Advise patients of the need to complete appropriate oral antimalarial therapy after treatment with Artesunate for Injection [see INDICATIONS AND USAGE].
Advise patients of the need to take an additional antimalarial agent such as an 8-aminoquinoline drug during or after treatment with Artesunate for Injection for P. vivax/P. ovale malaria to prevent relapse [see INDICATIONS AND USAGE].
Advise patients of the need for regular blood tests for the 4-week period following completion of Artesunate for Injection to monitor for post-treatment delayed hemolysis [see WARNINGS AND PRECAUTIONS].
Inform patients that hypersensitivity reactions, including anaphylaxis, have occurred with administration of Artesunate for Injection. Inform patients of the signs and symptoms of hypersensitivity reactions and anaphylaxis and instruct patients to seek immediate medical care if they experience such symptoms during or following administration of Artesunate for Injection [see WARNINGS AND PRECAUTIONS].

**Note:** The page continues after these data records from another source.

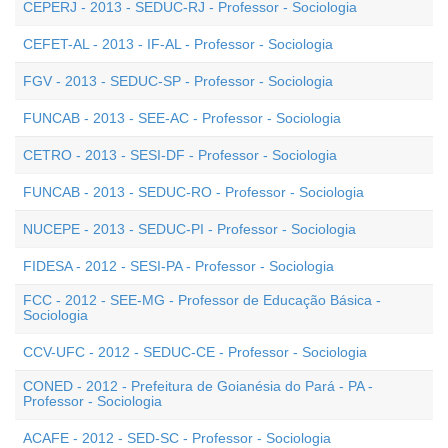
CEPERJ - 2013 - SEDUC-RJ - Professor - Sociologia
CEFET-AL - 2013 - IF-AL - Professor - Sociologia
FGV - 2013 - SEDUC-SP - Professor - Sociologia
FUNCAB - 2013 - SEE-AC - Professor - Sociologia
CETRO - 2013 - SESI-DF - Professor - Sociologia
FUNCAB - 2013 - SEDUC-RO - Professor - Sociologia
NUCEPE - 2013 - SEDUC-PI - Professor - Sociologia
FIDESA - 2012 - SESI-PA - Professor - Sociologia
FCC - 2012 - SEE-MG - Professor de Educação Básica -
Sociologia
CCV-UFC - 2012 - SEDUC-CE - Professor - Sociologia
CONED - 2012 - Prefeitura de Goianésia do Pará - PA -
Professor - Sociologia
ACAFE - 2012 - SED-SC - Professor - Sociologia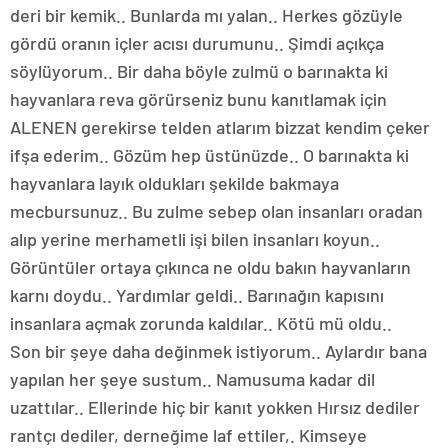
deri bir kemik.. Bunlarda mı yalan.. Herkes gözüyle
gördü oranın içler acısı durumunu.. Şimdi açıkça
söylüyorum.. Bir daha böyle zulmü o barınakta ki
hayvanlara reva görürseniz bunu kanıtlamak için
ALENEN gerekirse telden atlarım bizzat kendim çeker
ifşa ederim.. Gözüm hep üstünüzde.. O barınakta ki
hayvanlara layık oldukları şekilde bakmaya
mecbursunuz.. Bu zulme sebep olan insanları oradan
alıp yerine merhametli işi bilen insanları koyun..
Görüntüler ortaya çıkınca ne oldu bakın hayvanların
karnı doydu.. Yardımlar geldi.. Barınağın kapısını
insanlara açmak zorunda kaldılar.. Kötü mü oldu..
Son bir şeye daha değinmek istiyorum.. Aylardır bana
yapılan her şeye sustum.. Namusuma kadar dil
uzattılar.. Ellerinde hiç bir kanıt yokken Hırsız dediler
rantçı dediler, derneğime laf ettiler,. Kimseye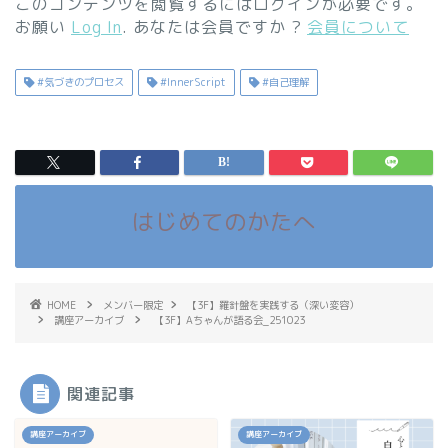
このコンテンツを閲覧するにはログインが必要です。
お願い
Log In
. あなたは会員ですか ?
会員について
#気づきのプロセス
#InnerScript
#自己理解
はじめてのかたへ
HOME
メンバー限定
【3F】羅針盤を実践する（深い変容）
講座アーカイブ
【3F】Aちゃんが語る会_251023
関連記事
講座アーカイブ
講座アーカイブ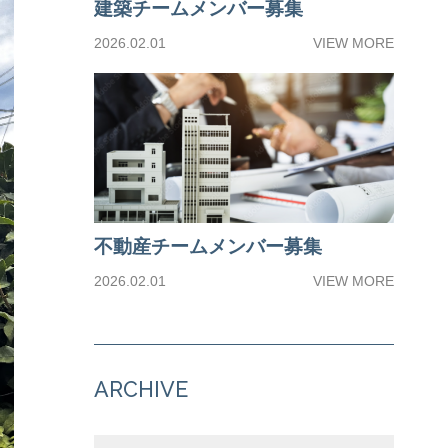
建築チームメンバー募集
2026.02.01
VIEW MORE
不動産チームメンバー募集
2026.02.01
VIEW MORE
ARCHIVE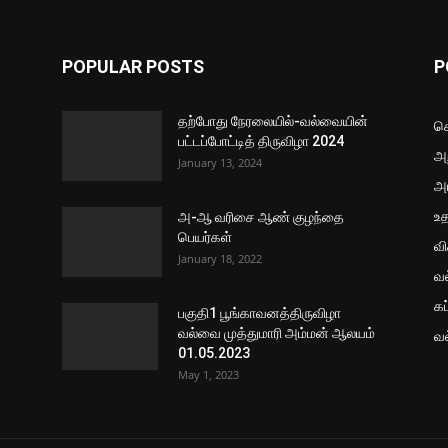
POPULAR POSTS
P
தற்போது நேரலையில்-வல்வையின்
செ
பட்டப்போட்டித் திருவிழா 2024
அற
January 13, 2024
அ
உ
அ-ஆ வரிசை ஆண் குழந்தை
பெயர்கள்
வ
January 18, 2022
வ
கப
பகுதி1 பூங்காவனத்திருவிழா
வல்வை முத்துமாரி அம்மன் ஆலயம்
வ
01.05.2023
May 1, 2023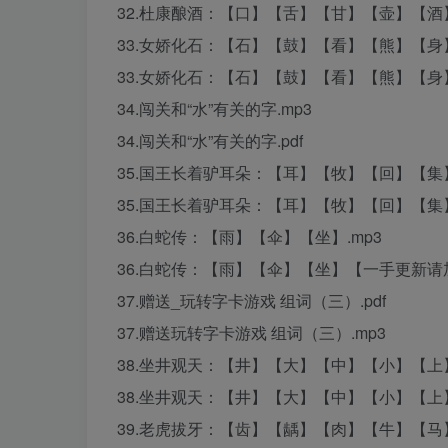
32.杜康酿酒：【口】【舌】【甘】【壶】【酒】.
33.女娇化石：【石】【鼓】【看】【熊】【身】
33.女娇化石：【石】【鼓】【看】【熊】【身】.
34.闯关和“水”有关的字.mp3
34.闯关和“水”有关的字.pdf
35.国王长着驴耳朵：【耳】【牧】【回】【集】
35.国王长着驴耳朵：【耳】【牧】【回】【集】.
36.白蛇传：【雨】【伞】【坐】.mp3
36.白蛇传：【雨】【伞】【坐】【一手更新请加V信
37.赠送_玩转字卡游戏 组词（三）.pdf
37.赠送玩转字卡游戏 组词（三）.mp3
38.坐井观天：【井】【大】【中】【小】【上】
38.坐井观天：【井】【大】【中】【小】【上】【
39.老虎拔牙：【齿】【龋】【肉】【牛】【马】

Advise pregnant patients and patients who could be pregnant of the potential drug-related embryo-fetal toxicity based on animal studies and the serious risks to mother and fetus of delaying treatment for severe malaria. Instruct patients to inform their healthcare provider of a known or suspected pregnancy [see WARNINGS AND PRECAUTIONS, Use In Specific Populations].
Advise women who are exposed to Artesunate for Injection during pregnancy that there is a pregnancy safety study that monitors pregnancy outcomes. Encourage these patients to report their pregnancy to Amivas LLC at 1-855-526-4827 (1-855-5AMIVAS) or www.amivas.com/our-products [see Use In Specific Populations].